I have been in public ministry for 57 years. What has been the current call to faith communities in those various decades?
People feel the fear today: global instability, gun violence, economic inequality, inhospitality to refugees. All these challenges amidst lowered church attendance.
People contrast that to the 1940’s and 50’s when churches were building, growing, and full! But the “current” then also included the millions killed in World War II, refugees, and the beginning of the nuclear arms race.
My first call to parish ministry was the fall of 1960, to a 2000-member suburban congregation in Missouri with 800 in education classes, including a parish school. We started classes for those with intellectual disabilities. However, inclusion of racial diversity was not so easily accepted. People thought Norma Cook was a great minister, but she had “one problem; she liked Negroes.”

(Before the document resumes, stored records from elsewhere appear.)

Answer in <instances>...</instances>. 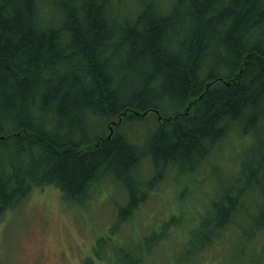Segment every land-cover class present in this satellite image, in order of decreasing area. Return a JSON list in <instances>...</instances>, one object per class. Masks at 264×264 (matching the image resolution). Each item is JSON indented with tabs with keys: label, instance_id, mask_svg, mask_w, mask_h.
<instances>
[{
	"label": "trees",
	"instance_id": "trees-1",
	"mask_svg": "<svg viewBox=\"0 0 264 264\" xmlns=\"http://www.w3.org/2000/svg\"><path fill=\"white\" fill-rule=\"evenodd\" d=\"M126 2L0 0V217L36 187L79 201L113 178L129 201L115 223L132 219L142 183L192 171L236 127L264 156V0H148L133 15ZM150 111L152 129L130 135ZM251 178L213 203L198 242L230 223Z\"/></svg>",
	"mask_w": 264,
	"mask_h": 264
},
{
	"label": "rangeland",
	"instance_id": "rangeland-1",
	"mask_svg": "<svg viewBox=\"0 0 264 264\" xmlns=\"http://www.w3.org/2000/svg\"><path fill=\"white\" fill-rule=\"evenodd\" d=\"M145 1L127 0L124 7L133 15ZM155 116H140L127 132L142 136ZM100 128L94 121L90 133ZM262 143L256 134L234 128L192 171L169 168L156 186L142 183L147 197L139 198L132 219L120 223L118 208L128 194L113 178L79 201L54 185L36 187L0 217V264H264V223L251 224L257 210L264 211ZM141 172L147 173V165ZM251 177L259 183L246 198L245 188L238 190L241 202L230 223L213 234L208 225V238L199 235L198 242L205 217L217 215L213 203L237 179L242 188Z\"/></svg>",
	"mask_w": 264,
	"mask_h": 264
},
{
	"label": "bare ground",
	"instance_id": "bare-ground-1",
	"mask_svg": "<svg viewBox=\"0 0 264 264\" xmlns=\"http://www.w3.org/2000/svg\"><path fill=\"white\" fill-rule=\"evenodd\" d=\"M255 187H256V185L253 186L251 189H249V190L247 191V194L245 195V198H246V196H249V195L252 193V190H253ZM240 202H241V201H240Z\"/></svg>",
	"mask_w": 264,
	"mask_h": 264
}]
</instances>
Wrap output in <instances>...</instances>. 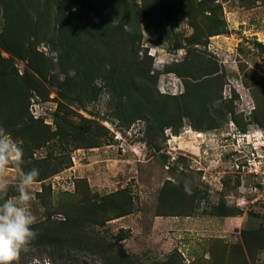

Living in Detroit later in the 1960’s we were part of inner city churches leading in the Civil Rights movement. I had a seminary master’s degree; my theology was deepened on the streets through community organizing. The challenge was racial inequality. The “current” situation was revolution, called riots, in cities throughout the United States. The nation, and faith communities, were divided further over participation in the Viet Nam war.
In the 1970’s our “current” context moved to New Haven, Ct. where we lived simultaneously in two worlds: the inner city and Yale University Divinity school. I worked on the streets and taught in the classroom. In both places there was need for the Gospel in individual lives and for shaping community. The feminist movement brought new opportunities for women and men.
“Current” has changed since 1979 when we moved here. Dubuque decided purposely to become more diverse. I’m a native Iowan, but not a native Dubuquer. That term itself is now being revisited. ‘Inclusive Dubuque’ and the Community Foundation of Greater Dubuque are two groups addressing the current challenges.
The call now to faith communities, whether struggling with attendance or not, is to work together to face continuing deep issues of global unrest, racism, refugees, nuclear arms escalation, inequality, and the need for stable, credible leadership. Always current is the unconditional love of a faithful God active in the midst of the world’s greatest needs.